Lent is a season of the church year that lasts 40 days. It begins on Ash Wednesday, and concludes on Easter. The Sundays in Lent are not counted, as they are all little Easters – celebrations of the resurrection of Christ. This season is considered to be penitential, contemplative, and preparatory. Often people will fast, devote themselves to prayer, or give something up as a part of their Lenten journey.
The liturgical color for Lent is purple.
Read more about Lent here.
An excerpt from the Companion to the Book of Common Worship (Geneva Press, 2003 110-111)

▶ _Provided material_:
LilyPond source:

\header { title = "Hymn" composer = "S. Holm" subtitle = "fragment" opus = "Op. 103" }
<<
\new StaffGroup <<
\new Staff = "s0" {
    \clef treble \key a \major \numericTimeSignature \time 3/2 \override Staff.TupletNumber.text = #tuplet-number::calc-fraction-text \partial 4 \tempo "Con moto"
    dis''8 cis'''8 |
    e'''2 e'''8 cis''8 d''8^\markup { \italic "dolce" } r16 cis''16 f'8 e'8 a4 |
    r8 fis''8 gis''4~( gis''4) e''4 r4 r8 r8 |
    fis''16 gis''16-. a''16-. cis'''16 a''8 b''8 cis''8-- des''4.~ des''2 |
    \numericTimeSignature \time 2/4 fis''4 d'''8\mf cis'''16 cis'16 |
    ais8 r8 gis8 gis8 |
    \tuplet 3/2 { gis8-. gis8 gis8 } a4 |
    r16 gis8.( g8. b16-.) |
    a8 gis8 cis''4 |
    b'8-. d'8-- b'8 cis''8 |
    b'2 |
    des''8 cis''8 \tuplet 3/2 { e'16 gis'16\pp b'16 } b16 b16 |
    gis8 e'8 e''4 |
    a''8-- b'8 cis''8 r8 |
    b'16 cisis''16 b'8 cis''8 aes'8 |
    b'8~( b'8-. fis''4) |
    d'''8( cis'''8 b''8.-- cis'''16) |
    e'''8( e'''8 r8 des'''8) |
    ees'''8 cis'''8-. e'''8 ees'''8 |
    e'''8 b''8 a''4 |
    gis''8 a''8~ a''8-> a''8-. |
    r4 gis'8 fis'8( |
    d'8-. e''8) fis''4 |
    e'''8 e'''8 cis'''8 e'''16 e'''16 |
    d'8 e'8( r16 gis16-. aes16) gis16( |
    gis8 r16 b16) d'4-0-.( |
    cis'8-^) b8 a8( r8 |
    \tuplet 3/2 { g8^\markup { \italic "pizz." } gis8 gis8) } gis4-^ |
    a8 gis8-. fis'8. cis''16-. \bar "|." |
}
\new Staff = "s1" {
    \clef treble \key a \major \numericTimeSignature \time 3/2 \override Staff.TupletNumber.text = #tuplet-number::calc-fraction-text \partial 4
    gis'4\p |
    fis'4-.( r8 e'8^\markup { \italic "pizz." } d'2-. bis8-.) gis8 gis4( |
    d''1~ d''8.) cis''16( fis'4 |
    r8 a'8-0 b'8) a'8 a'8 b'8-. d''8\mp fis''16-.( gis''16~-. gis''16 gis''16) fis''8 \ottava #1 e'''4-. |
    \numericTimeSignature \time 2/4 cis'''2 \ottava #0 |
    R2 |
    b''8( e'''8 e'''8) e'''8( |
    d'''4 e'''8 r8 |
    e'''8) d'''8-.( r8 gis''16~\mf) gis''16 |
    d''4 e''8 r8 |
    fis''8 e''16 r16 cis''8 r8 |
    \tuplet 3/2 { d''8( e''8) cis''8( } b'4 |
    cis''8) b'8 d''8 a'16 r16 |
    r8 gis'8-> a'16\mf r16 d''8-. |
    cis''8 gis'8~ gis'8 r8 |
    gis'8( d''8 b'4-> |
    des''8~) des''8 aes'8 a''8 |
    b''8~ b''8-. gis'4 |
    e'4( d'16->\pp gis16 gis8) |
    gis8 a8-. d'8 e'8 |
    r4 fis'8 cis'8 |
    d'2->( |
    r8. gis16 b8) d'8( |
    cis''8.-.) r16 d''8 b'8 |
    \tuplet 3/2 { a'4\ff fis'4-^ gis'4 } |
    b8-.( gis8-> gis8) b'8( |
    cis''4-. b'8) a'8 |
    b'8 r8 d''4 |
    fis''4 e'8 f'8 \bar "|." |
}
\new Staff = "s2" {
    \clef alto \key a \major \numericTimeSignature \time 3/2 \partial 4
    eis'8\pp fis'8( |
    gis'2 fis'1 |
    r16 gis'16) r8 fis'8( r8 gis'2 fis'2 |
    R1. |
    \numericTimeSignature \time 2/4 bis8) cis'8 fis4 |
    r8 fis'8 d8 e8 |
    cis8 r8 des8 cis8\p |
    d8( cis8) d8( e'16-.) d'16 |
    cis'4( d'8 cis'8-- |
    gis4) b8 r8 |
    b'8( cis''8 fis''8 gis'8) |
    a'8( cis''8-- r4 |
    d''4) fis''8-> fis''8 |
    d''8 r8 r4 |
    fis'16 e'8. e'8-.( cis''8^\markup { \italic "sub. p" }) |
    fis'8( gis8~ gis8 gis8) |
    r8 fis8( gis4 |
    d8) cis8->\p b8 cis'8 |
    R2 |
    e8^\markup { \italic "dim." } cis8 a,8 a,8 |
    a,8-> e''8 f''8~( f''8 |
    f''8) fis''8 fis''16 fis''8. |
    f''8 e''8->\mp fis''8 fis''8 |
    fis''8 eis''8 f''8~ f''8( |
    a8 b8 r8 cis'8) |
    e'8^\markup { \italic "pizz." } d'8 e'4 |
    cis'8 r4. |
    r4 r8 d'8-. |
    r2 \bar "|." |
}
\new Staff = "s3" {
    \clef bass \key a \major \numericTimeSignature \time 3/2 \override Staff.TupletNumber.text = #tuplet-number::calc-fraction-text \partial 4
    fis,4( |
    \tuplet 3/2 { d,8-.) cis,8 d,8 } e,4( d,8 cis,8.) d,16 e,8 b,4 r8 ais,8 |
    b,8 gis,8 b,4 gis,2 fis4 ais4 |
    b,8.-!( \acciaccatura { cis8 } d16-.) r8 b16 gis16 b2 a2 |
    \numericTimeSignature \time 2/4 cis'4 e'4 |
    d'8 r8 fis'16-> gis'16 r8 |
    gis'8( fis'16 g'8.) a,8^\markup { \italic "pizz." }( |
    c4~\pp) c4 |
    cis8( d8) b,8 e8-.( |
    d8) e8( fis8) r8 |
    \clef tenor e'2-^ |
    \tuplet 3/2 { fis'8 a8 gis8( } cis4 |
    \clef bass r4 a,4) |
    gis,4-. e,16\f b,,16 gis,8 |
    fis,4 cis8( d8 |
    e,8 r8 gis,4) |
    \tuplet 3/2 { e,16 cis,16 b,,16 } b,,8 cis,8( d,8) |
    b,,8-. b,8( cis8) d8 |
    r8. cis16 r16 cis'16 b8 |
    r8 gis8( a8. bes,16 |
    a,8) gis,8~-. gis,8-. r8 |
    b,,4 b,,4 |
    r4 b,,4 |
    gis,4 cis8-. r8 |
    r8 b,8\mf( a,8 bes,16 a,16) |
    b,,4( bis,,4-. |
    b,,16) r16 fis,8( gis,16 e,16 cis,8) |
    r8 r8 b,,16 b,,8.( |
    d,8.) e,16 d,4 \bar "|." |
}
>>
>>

▶ _Tasks to complete_:
**a.** Transcribe the passage on Lent from "The liturgical color" up to and including "Press, 2003 110-111)".
**b.** Continue the passage on Lent from its final sentence onward.
The material stands apart from the passage on Lent.

▶ _Answers by item number_:
**a.**
The liturgical color for Lent is purple.
Read more about Lent here.
An excerpt from the Companion to the Book of Common Worship (Geneva Press, 2003 110-111)

**b.**
What we hear during Lent is the power and possibility of the paschal mystery, and that the way of the cross, the way to Easter, is through death. To appropriate the new life that is beyond the power of death means we must die with Christ who was raised for us. To live for Christ, we must die with him. New life requires a daily surrendering of the old life, letting go of the present order, so that we may embrace the new humanity. “I die every day!” asserts Paul (1 Corinthians 15:31). Resurrection necessitates death as a preceding act. The church’s peculiar Lenten claim is that in dying we live, that all who are baptized into Christ are baptized into his death. To be raised with Christ means one must also die with Christ. In order to embrace the resurrection, we must experience the passion of Jesus. The way of the cross, the way to Easter, is through death of the “old self.” In dying, we live.
Therefore, at the beginning of Lent, we are reminded that our possessions, our rulers, our empires, our projects, our families and even our lives do not last forever. “You are dust, and to dust you shall return” (Genesis 3:19). The liturgies throughout Lent try to pry loose our fingers, one by one, from presumed securities and plunge us into unknown baptismal waters, waters that turn out to be not only our death tomb but surprisingly our womb of life. Rather than falling back into nothingness, we fall back on everlasting arms. Death? How can we fear what we have already undergone in baptism?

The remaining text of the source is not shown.